Monday, November 05, 2007

The US CAN-SPAM Law In Action

It appears that the rather lax US CAN-SPAM Law can actually land some punches on spammers. As compared to the Australian Spam Act whereby it is illegal to send someone UCE (you have to have had an existing business relationship with the target and the target should be reasonably expecting marketing emails from you) else you'll get a warning then an AU$11,000 fine, the US CAN-SPAM law basically allows anyone and everyone to be able to send you as much UCE as they want until you ask to be removed from their spammer list, and at that point, they must stop sending their spam to you or face prosecution.

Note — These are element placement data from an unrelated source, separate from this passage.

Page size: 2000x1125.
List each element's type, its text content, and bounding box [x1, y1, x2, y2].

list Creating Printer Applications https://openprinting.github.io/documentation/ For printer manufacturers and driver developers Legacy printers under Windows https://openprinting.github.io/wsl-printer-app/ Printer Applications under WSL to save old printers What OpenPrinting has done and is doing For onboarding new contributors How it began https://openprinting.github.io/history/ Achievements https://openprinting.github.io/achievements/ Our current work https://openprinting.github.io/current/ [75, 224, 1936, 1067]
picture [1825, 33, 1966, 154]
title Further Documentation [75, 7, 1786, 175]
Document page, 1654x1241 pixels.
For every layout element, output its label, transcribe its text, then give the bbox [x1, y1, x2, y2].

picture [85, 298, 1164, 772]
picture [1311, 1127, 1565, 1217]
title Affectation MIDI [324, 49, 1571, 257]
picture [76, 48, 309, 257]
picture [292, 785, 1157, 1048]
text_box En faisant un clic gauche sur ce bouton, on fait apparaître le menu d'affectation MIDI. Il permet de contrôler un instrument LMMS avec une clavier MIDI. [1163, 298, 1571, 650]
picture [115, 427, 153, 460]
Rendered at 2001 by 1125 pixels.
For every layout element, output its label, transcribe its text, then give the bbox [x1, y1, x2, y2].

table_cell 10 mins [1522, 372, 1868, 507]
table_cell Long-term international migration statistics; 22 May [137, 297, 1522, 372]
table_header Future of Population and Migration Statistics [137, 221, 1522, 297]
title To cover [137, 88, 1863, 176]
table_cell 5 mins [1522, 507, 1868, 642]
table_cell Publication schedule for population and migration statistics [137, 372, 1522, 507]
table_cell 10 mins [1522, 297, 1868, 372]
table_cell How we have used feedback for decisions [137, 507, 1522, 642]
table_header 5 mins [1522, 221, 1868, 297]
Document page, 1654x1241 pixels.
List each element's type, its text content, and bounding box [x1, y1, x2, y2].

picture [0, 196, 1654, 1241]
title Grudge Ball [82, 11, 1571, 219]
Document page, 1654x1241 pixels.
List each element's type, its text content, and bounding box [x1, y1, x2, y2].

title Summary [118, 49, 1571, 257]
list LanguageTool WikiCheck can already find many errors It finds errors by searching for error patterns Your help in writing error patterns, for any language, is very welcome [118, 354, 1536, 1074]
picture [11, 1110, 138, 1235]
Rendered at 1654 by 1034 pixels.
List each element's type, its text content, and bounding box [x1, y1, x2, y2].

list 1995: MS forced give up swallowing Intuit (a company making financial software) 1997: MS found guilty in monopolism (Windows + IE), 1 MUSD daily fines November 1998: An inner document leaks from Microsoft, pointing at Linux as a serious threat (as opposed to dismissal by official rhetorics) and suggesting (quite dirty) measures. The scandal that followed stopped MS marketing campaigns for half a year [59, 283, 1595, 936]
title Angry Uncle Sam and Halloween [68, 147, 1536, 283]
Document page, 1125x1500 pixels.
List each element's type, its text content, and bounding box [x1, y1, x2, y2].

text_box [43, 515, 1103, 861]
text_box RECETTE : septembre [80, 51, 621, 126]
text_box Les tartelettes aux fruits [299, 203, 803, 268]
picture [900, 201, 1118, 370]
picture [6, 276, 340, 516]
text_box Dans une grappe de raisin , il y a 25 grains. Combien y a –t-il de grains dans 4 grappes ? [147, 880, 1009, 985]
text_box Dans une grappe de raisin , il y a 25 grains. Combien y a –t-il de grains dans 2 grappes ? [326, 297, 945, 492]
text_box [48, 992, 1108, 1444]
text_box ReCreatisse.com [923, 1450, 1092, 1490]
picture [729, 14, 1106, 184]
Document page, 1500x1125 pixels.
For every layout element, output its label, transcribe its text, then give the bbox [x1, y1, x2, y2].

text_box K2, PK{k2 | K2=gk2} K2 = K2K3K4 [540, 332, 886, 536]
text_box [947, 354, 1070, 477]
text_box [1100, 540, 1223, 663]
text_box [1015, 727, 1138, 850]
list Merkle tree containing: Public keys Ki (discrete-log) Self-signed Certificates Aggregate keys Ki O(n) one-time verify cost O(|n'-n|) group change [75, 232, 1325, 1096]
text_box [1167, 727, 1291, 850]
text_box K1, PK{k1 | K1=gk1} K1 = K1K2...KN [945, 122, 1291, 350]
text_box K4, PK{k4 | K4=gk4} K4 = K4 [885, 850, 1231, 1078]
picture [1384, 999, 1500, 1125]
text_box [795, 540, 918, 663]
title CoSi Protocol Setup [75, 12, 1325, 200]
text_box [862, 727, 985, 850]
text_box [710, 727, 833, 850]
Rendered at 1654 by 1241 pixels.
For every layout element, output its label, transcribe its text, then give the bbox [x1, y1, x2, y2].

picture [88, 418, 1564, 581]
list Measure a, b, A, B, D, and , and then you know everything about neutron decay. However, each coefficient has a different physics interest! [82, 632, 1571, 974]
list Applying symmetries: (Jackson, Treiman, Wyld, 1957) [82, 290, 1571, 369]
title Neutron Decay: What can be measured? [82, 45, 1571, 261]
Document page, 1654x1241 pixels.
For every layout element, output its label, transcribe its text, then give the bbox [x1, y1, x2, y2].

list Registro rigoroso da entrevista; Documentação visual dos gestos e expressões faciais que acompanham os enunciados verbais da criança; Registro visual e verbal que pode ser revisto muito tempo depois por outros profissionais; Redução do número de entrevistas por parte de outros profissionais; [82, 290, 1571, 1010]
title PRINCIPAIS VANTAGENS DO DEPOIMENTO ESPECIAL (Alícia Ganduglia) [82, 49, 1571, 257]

Well, it appears that Todd Moeller from New Jersey was sentenced to 27 months jail and a US$180,000 fine for sending spam to AOL subscribers. Todd's partner in crime, Adam Vitale from Brooklyn, faces sentencing on 13 November, 2007 and I hope that he also gets what he's due.

In other anti-spammer news, Jeffrey A Kilbride of Venice, California and James R Schaffer of Paradise Valley, Arizona were sentenced in October 2007 to more than 5 years jail each and were fined US$100,000 and ordered to pay US$77,500 in restitution to AOL. They were also ordered to jointly forfeit US$1.1m - the estimated entire proceeds of their porn spamming efforts. Jennifer Clason, 33, of Raymond, New Hampshire (previously of Tempe, Arizona), Andrew Ellifson, 31, of Scottsdale, Arizona and Kirk Rogers, 43, of Manhattan Beach, California managed to escape punishment by pleading guilty and turning state's evidence - a lucky escape, but let's ensure no-one forgets their names and their part in these crimes.

Out of interest, Jennifer Clason, a 33 year old stay-at-home mother runs a website called and even after admitting her guilt in this porn spamming operation, continues to run this website. I wonder how many other stay-at-home parents she's trying to lure into crime?

Jeffrey Brett Goodin of Azusa, California was sentenced in June 2007 to 6 years improzimne t for phishing emails sent to AOL users.

From the above recent cases, as well as a number of older ones, it seems that AOL is the only ISP to actively seek punishment for people spamming its members. While this is a good thing for AOL subscribers, it is simply not enough - all ISPs should be actively seeking compensation from spammers and actively chasing them down and having them prosecuted. Of course, as the number of spams that originate in the AOL network is still far from insignificant, AOL needs to keep an eye on their own users as well.